-Ça a duré une bonne minute. Une vraie minute. Une éternité.
D'abord son regard transperçant, ses yeux serpents me déshabillant sans me considérer un instant. Puis son regard lubrique. Sa langue sur ses lèvres puis dans ma bouche. Dans ma bouche. Que faisait sa langue dans ma bouche alors que c'est la mienne ? J'aurai aimé la mordre, la bouffer, lui cracher à la gueule et partir en courant. J'aurai aimé appeler à l'aide, crier au secours, que quelqu'un me sauve. Mais j'étais paralysée. Et enfermée. Dans ma propre chambre. Personne ne serait venu me sauver puisque plus personne ne sauve personne. L'être humain n'est pas salvateur, mais animal, bien qu'il se plaise à penser le contraire.
Mais je me refuse à croire que ce n'est pas un animal qui m'a arraché ma robe, laissant les frottements me lacérer le corps. Une hyène, un requin, un sanglier, un porc, un je ne sais quoi, un homme. Animal.
Une fois mes vêtements déchirés...
-Lui avez-vous demandé d'arrêter ?
-Arrêter ? Quand un tigre bouffe une chèvre, vous croyez que si la chèvre demande poliment au fauve d'arrêter, celui-ci stoppera ?
J'y ai pensé pourtant. Je l'ai voulu. Mais mes muscles ne répondaient plus. J'étais une enveloppe charnelle abandonnée au bon plaisir de son prédateur.
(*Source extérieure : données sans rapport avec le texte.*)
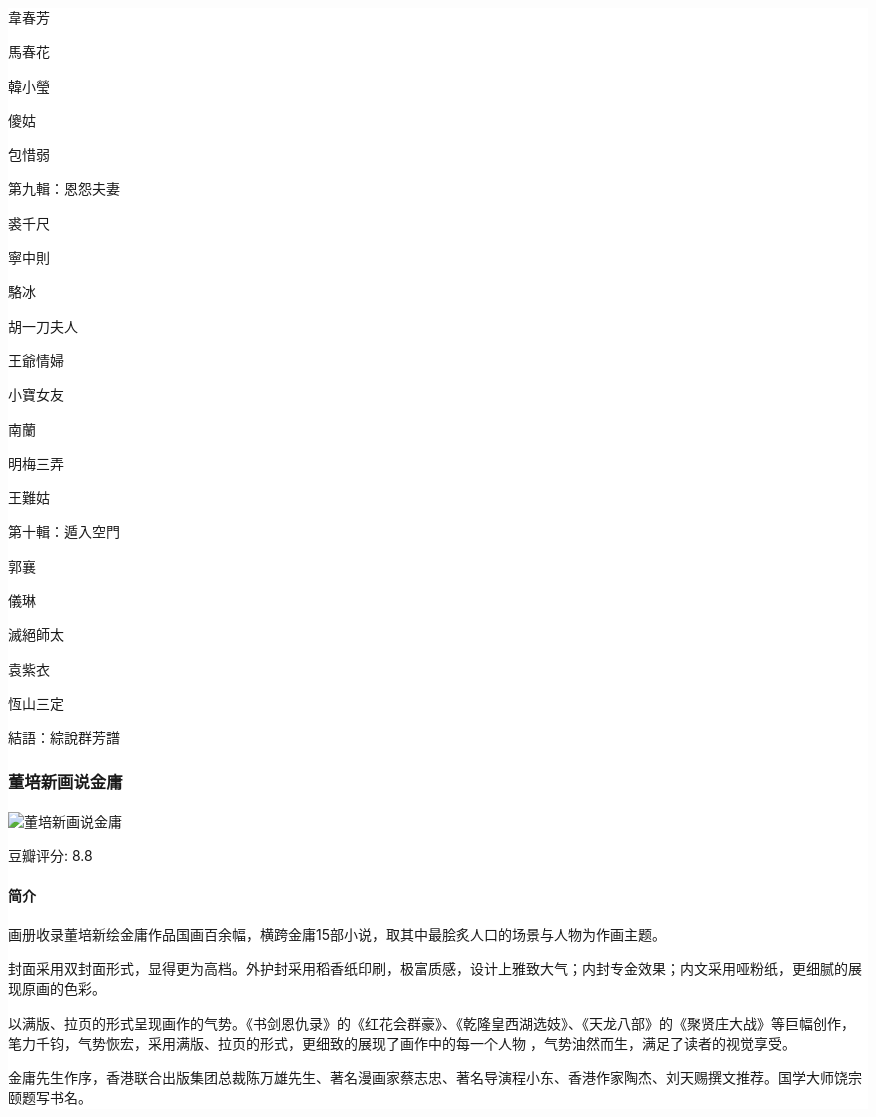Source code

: 韋春芳

馬春花

韓小瑩

傻姑

包惜弱

第九輯：恩怨夫妻

裘千尺

寧中則

駱冰

胡一刀夫人

王爺情婦

小寶女友

南蘭

明梅三弄

王難姑

第十輯：遁入空門

郭襄

儀琳

滅絕師太

袁紫衣

恆山三定

結語：綜說群芳譜



### 董培新画说金庸

![董培新画说金庸](https://img1.doubanio.com/view/subject/l/public/s27210919.jpg)

豆瓣评分: 8.8

#### 简介

画册收录董培新绘金庸作品国画百余幅，横跨金庸15部小说，取其中最脍炙人口的场景与人物为作画主题。

封面采用双封面形式，显得更为高档。外护封采用稻香纸印刷，极富质感，设计上雅致大气；内封专金效果；内文采用哑粉纸，更细腻的展现原画的色彩。

以满版、拉页的形式呈现画作的气势。《书剑恩仇录》的《红花会群豪》、《乾隆皇西湖选妓》、《天龙八部》的《聚贤庄大战》等巨幅创作，笔力千钧，气势恢宏，采用满版、拉页的形式，更细致的展现了画作中的每一个人物 ，气势油然而生，满足了读者的视觉享受。

金庸先生作序，香港联合出版集团总裁陈万雄先生、著名漫画家蔡志忠、著名导演程小东、香港作家陶杰、刘天赐撰文推荐。国学大师饶宗颐题写书名。

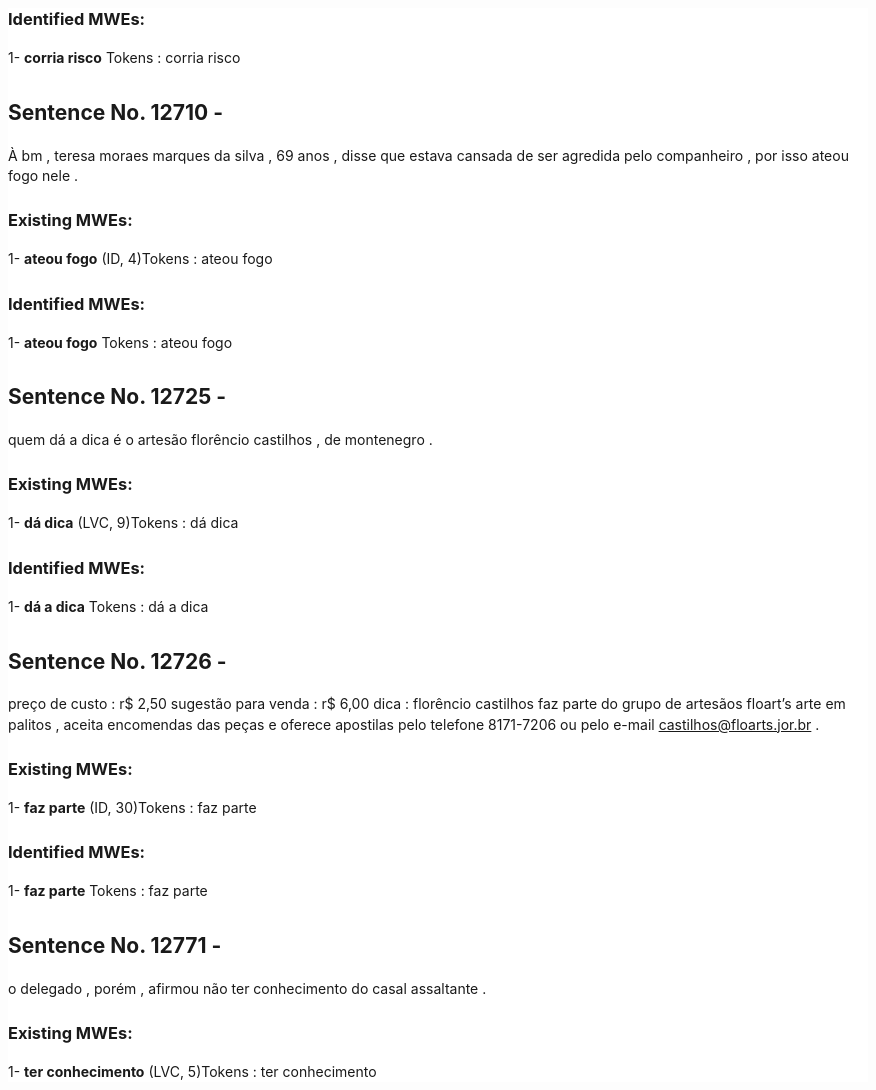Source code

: ### Identified MWEs: 
1- **corria risco** Tokens : 
corria
risco

## Sentence No. 12710 - 
À bm , teresa moraes marques da silva , 69 anos , disse que estava cansada de ser agredida pelo companheiro , por isso ateou fogo nele . 
### Existing MWEs: 
1- **ateou fogo** (ID, 4)Tokens : 
ateou
fogo

### Identified MWEs: 
1- **ateou fogo** Tokens : 
ateou
fogo

## Sentence No. 12725 - 
quem dá a dica é o artesão florêncio castilhos , de montenegro . 
### Existing MWEs: 
1- **dá dica** (LVC, 9)Tokens : 
dá
dica

### Identified MWEs: 
1- **dá a dica** Tokens : 
dá
a
dica

## Sentence No. 12726 - 
preço de custo : r$ 2,50 sugestão para venda : r$ 6,00 dica : florêncio castilhos faz parte do grupo de artesãos floart’s arte em palitos , aceita encomendas das peças e oferece apostilas pelo telefone 8171-7206 ou pelo e-mail castilhos@floarts.jor.br . 
### Existing MWEs: 
1- **faz parte** (ID, 30)Tokens : 
faz
parte

### Identified MWEs: 
1- **faz parte** Tokens : 
faz
parte

## Sentence No. 12771 - 
o delegado , porém , afirmou não ter conhecimento do casal assaltante . 
### Existing MWEs: 
1- **ter conhecimento** (LVC, 5)Tokens : 
ter
conhecimento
L'esprit essayait de partir loin, loin du corps, mais comment s'éloigner de cette violence ? De ses pattes sales sur mon corps, de sa gueule canine aux dents trop blanches, de son haleine fétide aux relents alcoolisés, de son regard animal dans mon regard vide et résigné, de sa sueur tâchant ma peau, comment l'esprit pourrait-il s'évader ?
Après... Après il a baissé le bas de son costume d'être humain pour sortir sa sale verge, et toujours sans considération aucune, il m'a écarté les cuisses et puis...
C'est là que les larmes ont coulé. Cette douleur... Cette douleur je ne l'oublierai jamais.
Puis ça a fini. Il est venu dans un râle. Le chien aboie, le dromadaire blatère, le cerf brame, le cheval hennit, le proc grogne et les hommes violent. L'Humain n'a pas de nom pour son cri, puisqu'il ne crie pas : il parle. Mais quand l'Homme jouit, l'Homme ne parle pas, il râle, il grogne. Animal.
Puis il s'est endormi. Sentiment du devoir accompli. Moi je n'ai pas pu. Je suis restée allongée, dans la même position que celle dans laquelle il m'a violée. Je ne voulais pas toucher à la scène du crime. J'ai regardé mon plafond. Mon plafond si blanc qui dénotait avec la moi si sale. Je me sentais souillée. J'avais son jus en moi, j'aurai aimé l'extraire, me vider de toute substance plutôt que de garder ça en moi. Mais je ne pouvais que fixer mon plafond. Après une autre éternité, peut-être même deux ou trois autres – j'ai beaucoup vieilli ce jour là – J'ai récupéré le contrôle de mon corps. Je me suis levée, douchée, lavée à m'en arracher la peau, puis je suis partie. J'ai fui mon propre appartement. Sans nulle part où aller. N'importe où valait mieux que cet appartement, que cette chambre, que ce prédateur.
-L'avez-vous revu ?
-Jamais.
-A quand remontent les faits ?
-7 novembre 2011.
-C'était il y a douze ans.
-C'était hier.
-Pourquoi ne pas être venue plus tôt.
-Pourquoi ? Parce que ça fait mal monsieur l'agent. Parce que le raconter c'est le revivre, parce que l'attaquer c'est le revoir, parce qu'espérer la justice, c'est risquer le non-lieu, mais parce que j'en ai marre d'avoir peur le soir, de me sentir sale quand mon compagnon me touche, de voir ses regards dans mes cauchemars, marre de voir des animaux en tout homme à cause de ce porc, marre qu'il se balade tranquillement sans se douter avoir brisé une vie, marre de me dire que ça fait douze ans et qu'il à peut-être recommencé. Vous imaginez le nombre de vie qu'il a pu casser ? A cause de moi ? Parce que je n'ai pas eu la force d'en parler avant ?
Une vie peut basculer si vite.
Une minute. Une seule minute. Une vraie minute. Pour une éternité de souffrance.